Sunday 24 June 2012

Cottaging

I've done it, Canadian-style. And yea, it was wonderful. I'm starting to convert. Check it out: Christian Island, on Georgian Bay, the eastern bulge in Lake Huron (http://en.wikipedia.org/wiki/Christian_Island_(Ontario)). The cottage belongs to a gracious and lovely friend who invited a group of us gals for the weekend. She said it would change my outlook on life in Toronto, and she was right. The scenery made a wonderful impression; the camaraderie a deeper one.

The Double Double

'What is it with this milk in bags thing?' asked a visiting friend this weekend. My goodness, I had forgotten that I too used to find it strange. Even stranger, this visitor is an old friend who has, like me, lived in California, England, and now Canada. But her Canada is Vancouver, not Toronto. So now I know that milk-in-bags is not a national oddity, but perhaps quite a local one. I still can't find anything good about it. Bah humbug.
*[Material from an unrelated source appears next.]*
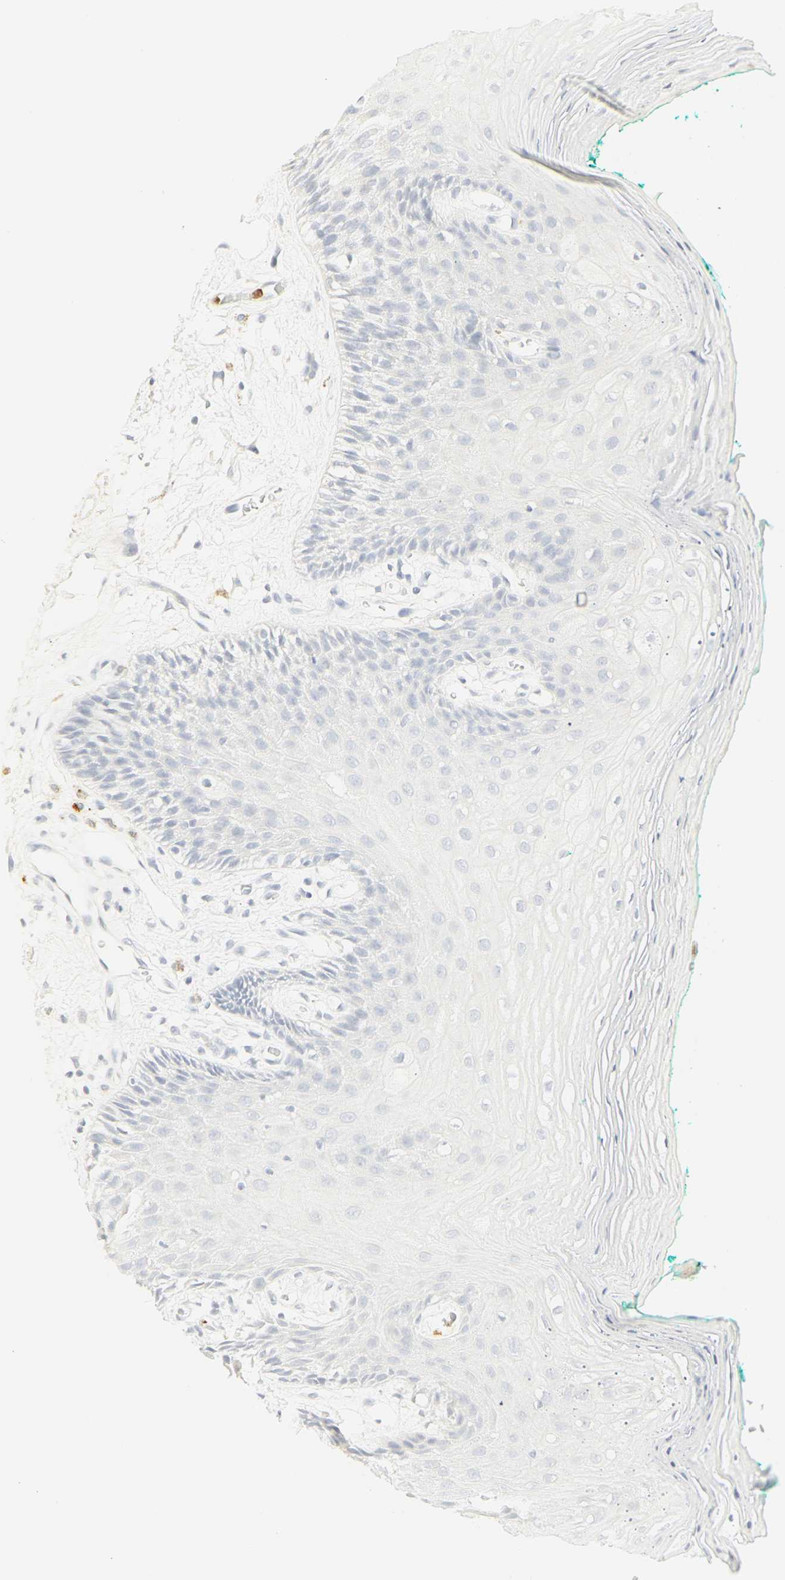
{"staining": {"intensity": "negative", "quantity": "none", "location": "none"}, "tissue": "oral mucosa", "cell_type": "Squamous epithelial cells", "image_type": "normal", "snomed": [{"axis": "morphology", "description": "Normal tissue, NOS"}, {"axis": "topography", "description": "Skeletal muscle"}, {"axis": "topography", "description": "Oral tissue"}, {"axis": "topography", "description": "Peripheral nerve tissue"}], "caption": "This is an IHC image of benign human oral mucosa. There is no expression in squamous epithelial cells.", "gene": "MPO", "patient": {"sex": "female", "age": 84}}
In other beverage-related news, I happened to be in a Tim Horton's yesterday. "Timmy's" is a Canadian institution, wielding perhaps more influence over, and commanding more loyalty from the populace than, say, hockey. Or the government. It sells doughnuts, and coffee, and a few other things, but mostly doughnuts and coffee. I don't go there often because a) the coffee is bad and b) they don't have powdered sugar doughnuts, so there's no real point.

But on my way back from my FIRST EVER weekend at a cottage, we stopped along the motorway for a comfort break, and Timmy's was the only (polite) option. I had heard recently about the 'double-double' at Tim Horton's and thought that sounded both interesting and strong. I didn't see it on the menu posted overhead, but ordered one anyway. The server's look was enough to tell me I had blundered. I had asked for no sort of coffee at all, but two sugars and two creams. Perfect for my youngest child, but not for me. I settled for a cappuccino.

Drinking in Toronto

The provincial government owns the rights to sell alcohol in Ontario. In England I could order a nice bottle of Chianti or vinho verde to arrive with my groceries from Sainsbury's, or I could pop round the corner to pick up a six-pack of beer. When we arrived in Toronto, new friends came to visit and generally brought along with them a bottle of wine, so for the first few weeks, we did not really notice that things worked differently here.

Parents and in-laws arrived from afar to view us in our new habitat, and we wanted to serve them something convivial. Tea or coffee worked in the mornings but by nightfall we wanted (perhaps even needed) stronger stuff. At least, some of us did. Where to get it? I enquired of a local friend. 'Oh, at the Elsibio,' she told me, giving me general directions. 'It is big, you can't miss it, it has everything.' I did miss it, so got nothing. But never mind, more friends came for dinner, more bottles arrived, crisis averted.

It was in fact the 'L.C.B.O.' that we wanted: the Licence Control Board of Ontario (or maybe L is for 'liquor'). It is big, it has a lot, it all costs a fortune. It closes at 9:00 pm, it is shut on certain days, it requires some forethought to keep wine and beer in the house. I read a newspaper article this morning bemoaning both the expense and the paternalism imposed on Ontarians by the government monopoly of liquor sales. The primness of the province's imposition of temperance is out of step, out of place, out of its time, said the writer. I agree, I am outraged, I despise being forced to acquire alcohol at the LCBO. How dare they.

And yet I love to walk out my front door in the morning to pick up the paper, and not find beer cans or wine bottles strewn on our urban, downtown street. I love walking along of an evening and not fearing groups of men or boys approaching from the opposite direction. I love overhearing, from our window at midnight, cogent conversations, not shouted strings of slurred syllables. The discussions are sometimes about philosophy, or politics, or perhaps just the streetcar schedule, but the speakers are not inebriated.

People drink here, of course they do. Alcohol abuse is a problem, as is drug addiction, poverty, social injustice. What I notice in comparison with England, though, is that drunkenness is more unusual. It is unexpected, noted, censured. How different to the UK, with its much more liberal access to alcohol. Cause? Correlation? Imagination? I don't know. But I like it.